雨に打たれて泣いてしまいたい気分だ。ずぶ濡れになるまで、ジーンズの繊維の奥まで水がしみ込むまで、雨に打たれて泣いていたかった。神様の気まぐれというにはあまりに残酷で身勝手だ。気持ちの整理もつかないまま、僕たちは日常へと追い返されてしまった。
「タクシー拾ってきますね」ずっと病院の入り口に立っているわけにもいかない、僕は繋いでいたかなえの手を、裕佳ちゃんに預け、公道へタクシーを拾いに向かった。
ちょうどそこへ、一台のタクシーが通りかかった。後部ドアが開き車内を覗きこんだ。
「お、あんたさっきの」と男性ドライバーが快活な声をあげた。
「これって、けさ乗ってきたタクシー?」車内でかなえが鼻を上に向け聞いてきた。
「うん、偶然にも」
「これも何かの縁ですかねー」と四十歳を少し超えたくらいであろう男は、にやけながらバックミラー越しにかなえを見た。
「そういう星の元に生まれたんだと思いますよ」かなえは少し明るくなった。彼女が運命に心惹かれることを、僕は良く知ってる。
「星の元に生まれたって、ちょっと大げさじゃない」後部座席の真ん中に座る裕佳ちゃんが呆れていた。「仮にもおねーちゃん目が見えなくなってんだよ? あんたがそれを言っちゃ、おしまいってもんでしょ」
「いやー、縁起でもないこと言っちゃいましたかね」
「運ちゃんは悪くないよ。おねーちゃんがちょっとおかしいだけ。悲劇のヒロインぶってくれた方がこっちも接しやすいんだけど、なんか前向きになってるから肩透かしくらった気分なんだよね」
「お母さん、ついでに裕佳の頭も調べてもらえばよかったよね。これだけひねくれてるんだもん、人とちがった構造になってるに違いないよ」とかなえは笑った。
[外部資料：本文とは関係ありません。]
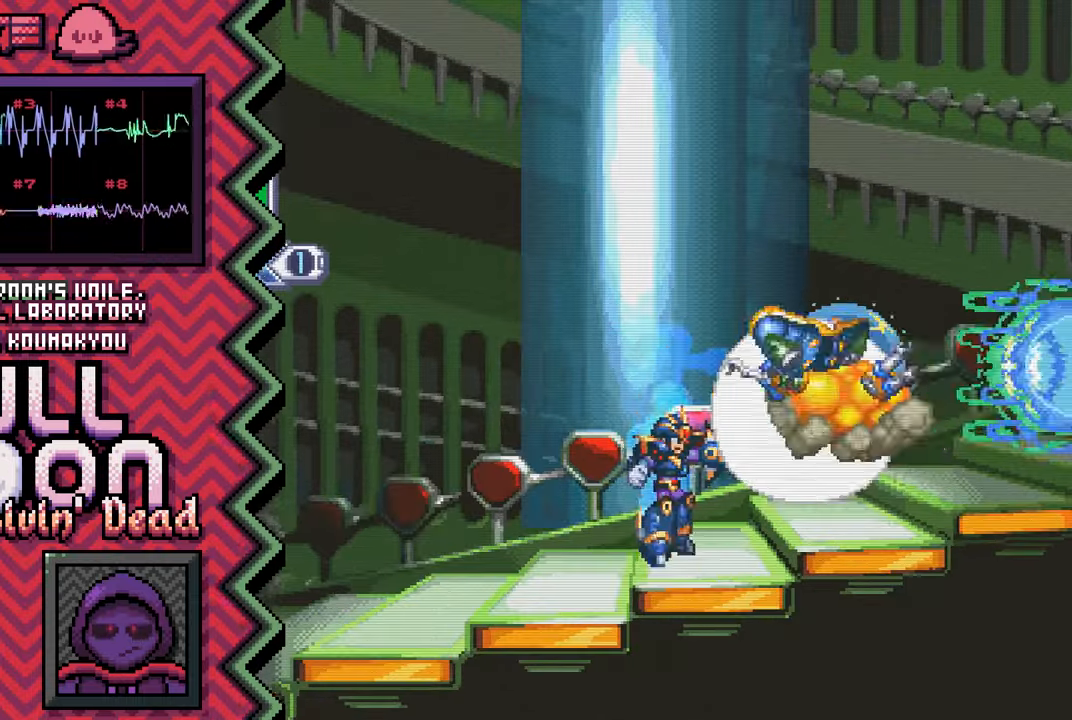
{"buttons": [], "events": [[17, "B", "up"], [134, "Y", "down"], [251, "Y", "up"], [367, "X", "down"], [484, "X", "up"]]}
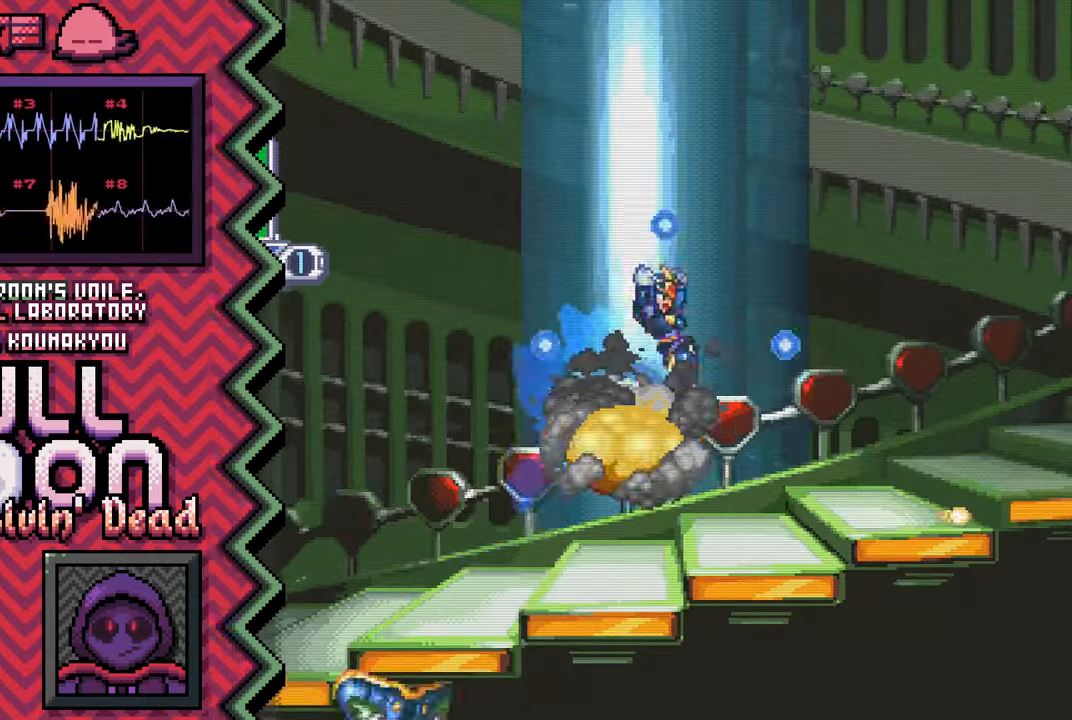
{"buttons": [], "events": [[117, "A", "down"], [233, "A", "up"], [350, "B", "down"], [467, "B", "up"]]}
「さっきのお医者さんもきっと、『残念ですが手遅れです』って匙を投げるに決まってるよ」お母さんもかなえにつられて笑った。
「二人とも、ひどい言いようだね。運ちゃん、この家族をどう思う」
突然に話をふられたドライバーは、急ハンドルも、急加速も急ブレーキもすることなく静かに、「明るくて、良い家族じゃないですか」と答えた。